Mars once flowed with vast floods that burst and spread over its surface, according to scientists.
Those surging waters carved canyons in the red planet’s surface that are still visible to this day, images show.
The new findings help answer a long question about how the deep craters could have formed on Mars and other planets without plate tectonics like on Earth.
It found they are affected by catastrophic geologic processes that could have substantially altered the planet’s surface.
On Mars’ surface, there are a host of lakes that are now dry but once would have held vast amounts of water. Sometimes, they would become so full that they overflowed, bringing catastrophic floods that would have caused the canyons in just a matter of weeks.
That helps answer the puzzle over whether the canyons were formed over a length of time or in a series of dramatic events.

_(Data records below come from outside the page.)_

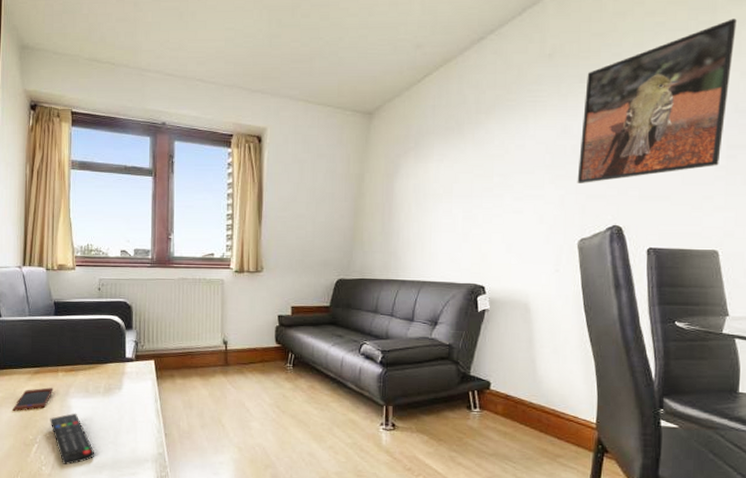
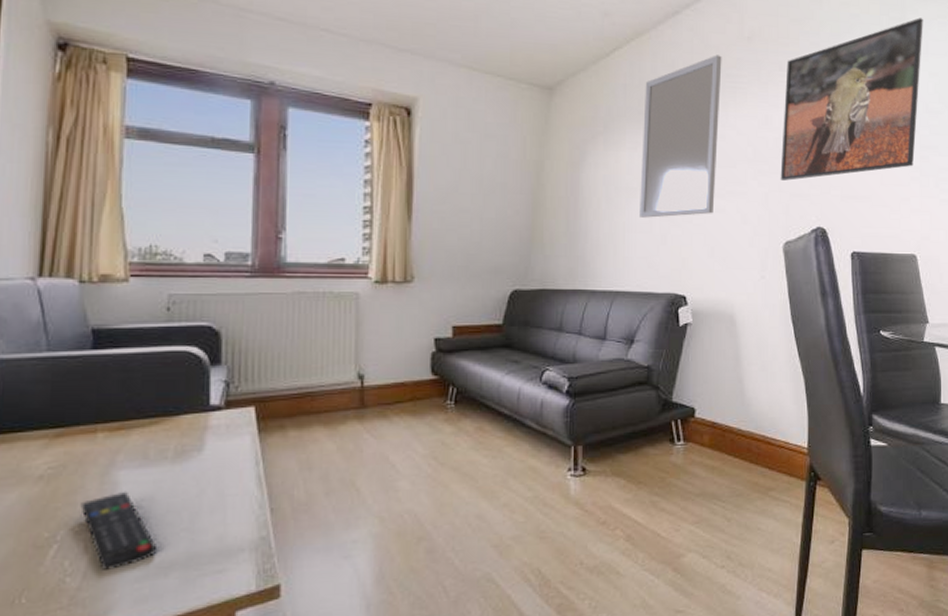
smartphone: present [12,387,53,411] -> none [13,456,88,497]
home mirror: none [445,73,523,219] -> present [640,55,722,218]

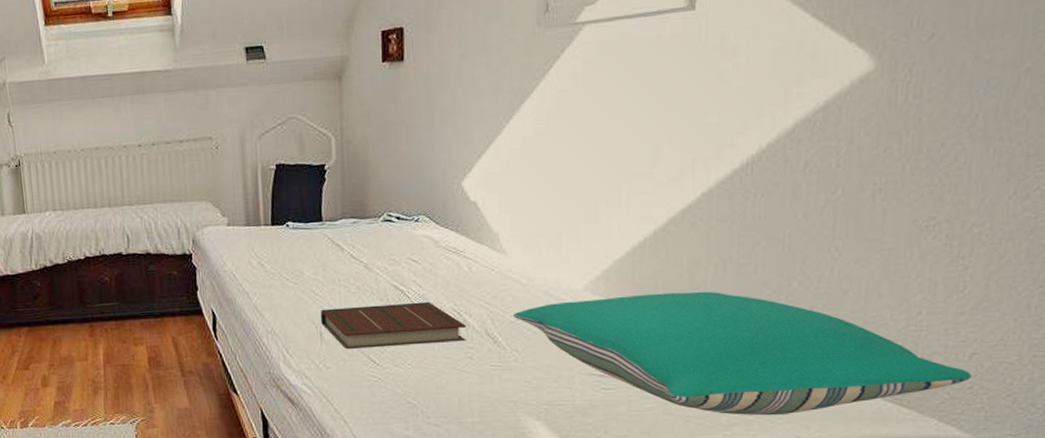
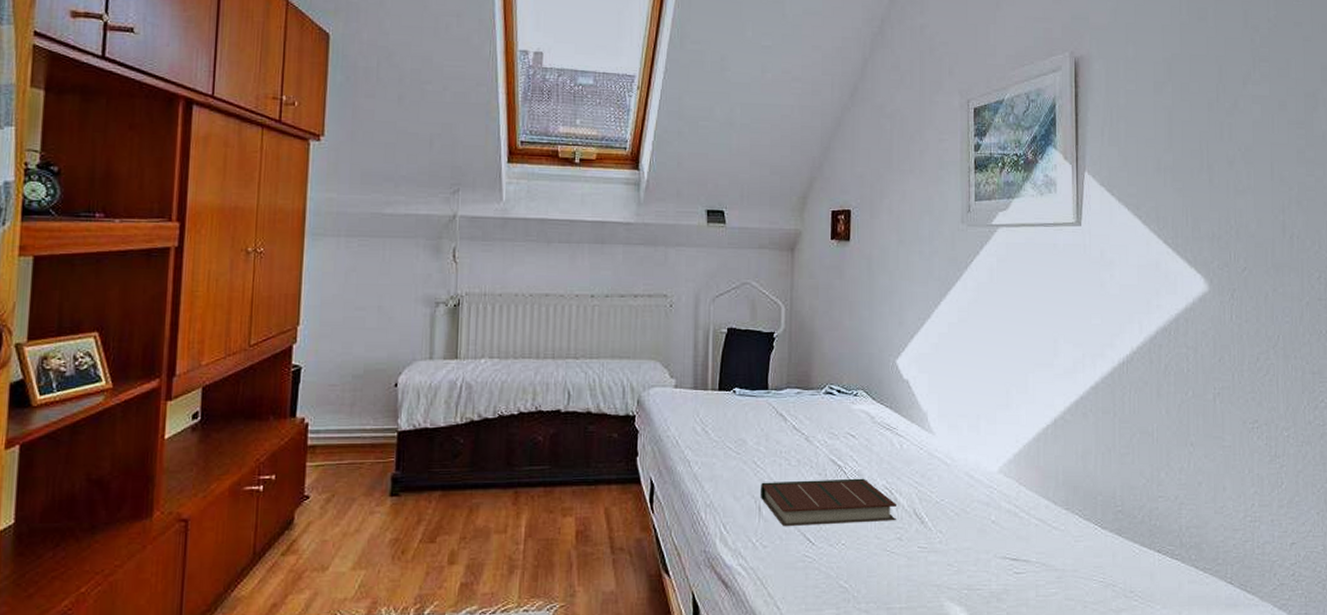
pillow: present [512,291,972,416] -> none [938,478,1294,601]

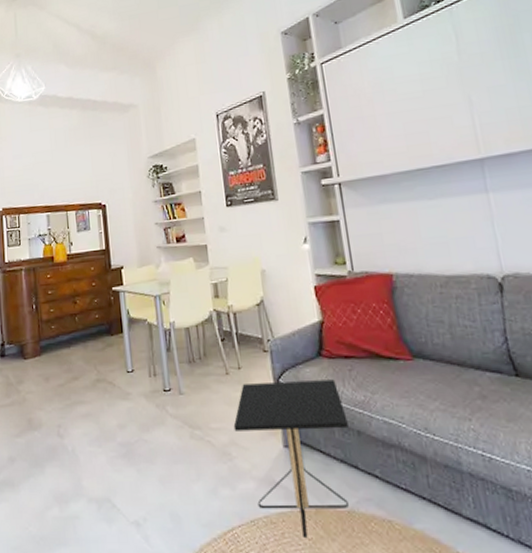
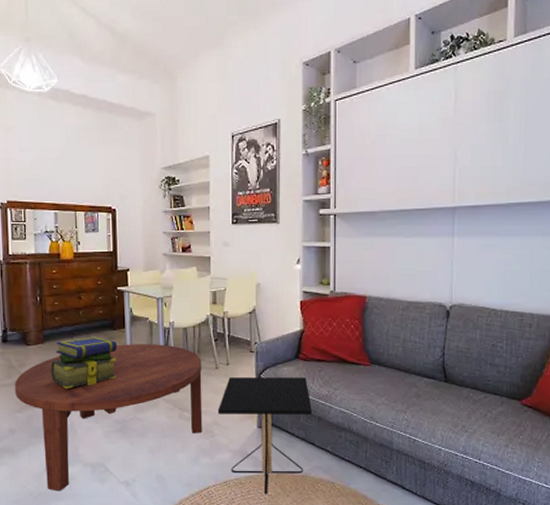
coffee table: none [13,348,219,535] -> present [15,344,203,491]
stack of books: none [48,344,117,407] -> present [50,337,118,389]

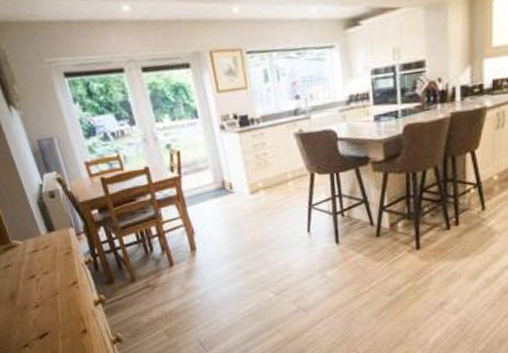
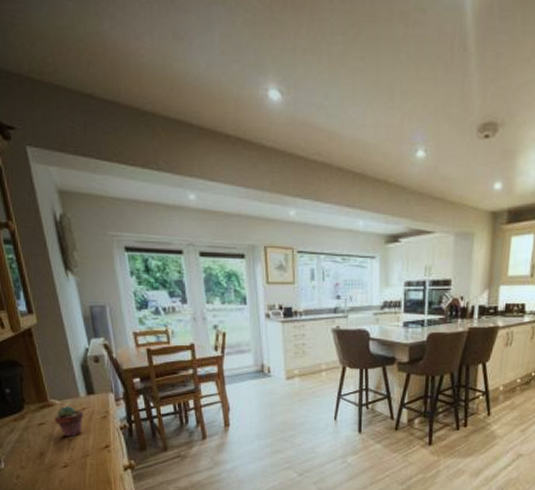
potted succulent: none [19,245,48,277] -> present [55,406,84,437]

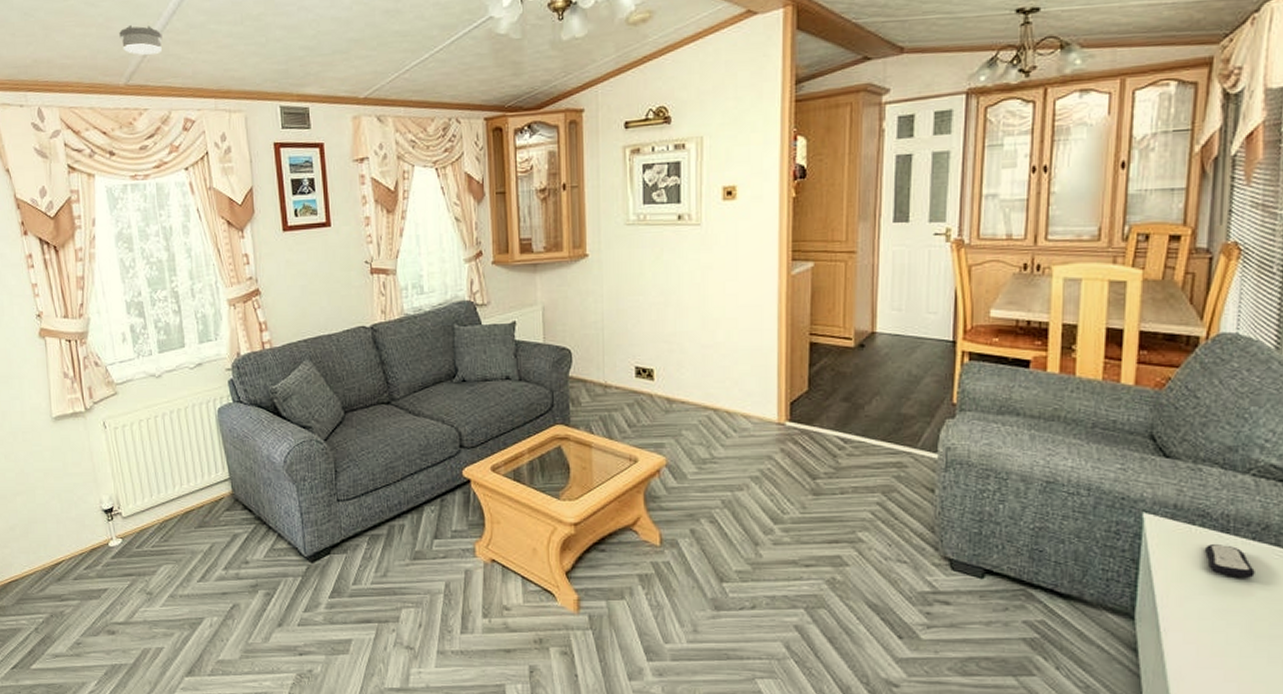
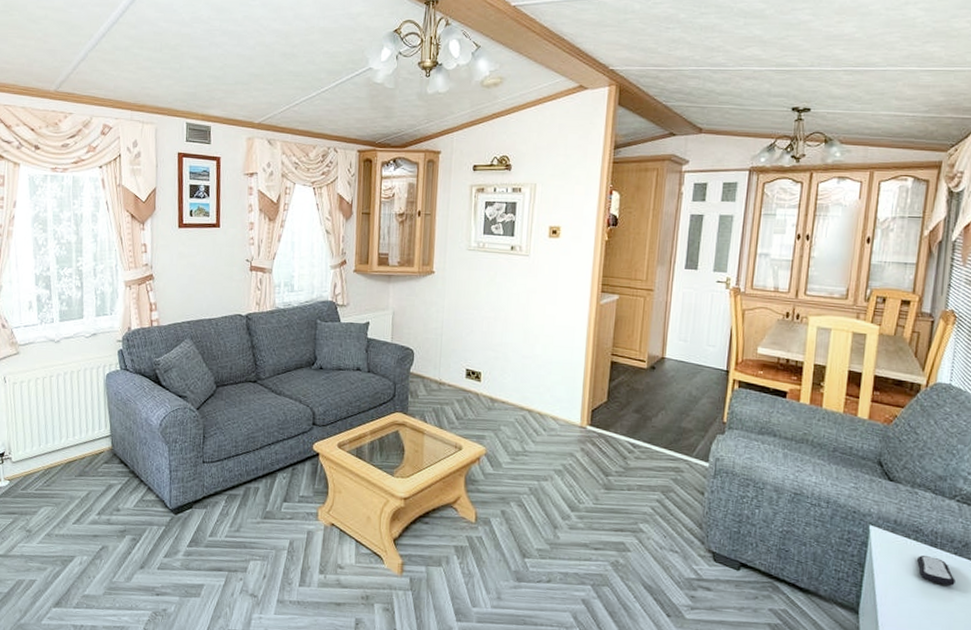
smoke detector: present [119,24,163,55] -> none [54,41,92,68]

The shape of the rock formations suggest it was the latter, said Tim Goudge, lead author on the paper published in the journal Geology this week.
“These breached lakes are fairly common and some of them are quite large, some as large as the Caspian Sea,” said Mr Goudge. “So we think this style of catastrophic overflow flooding and rapid incision of outlet canyons was probably quite important on early Mars’ surface.”
Satellite images show that Mars has hundreds of craters that were once flooded with water. More than 200 of them have what scientists refer to as paleolakes, with outlet canyons that flow into vast channels of water.
Now scientists have established, using Nasa imagery that showed the details of the outlets, that those were formed quickly as vast amounts of water flowed through them.
On Earth, such dramatic changes happen over millions of years as the tectonic plates move. But on Mars they happen far quicker – and then can be preserved for billions of years.
“The landscape on Earth doesn’t preserve large lakes for a very long time,” co-author Caleb Fassett said. “But on Mars ... These canyons have been there for 3.7 billion years, a very long time, and it gives us insight into what the deep time surface water was like on Mars.”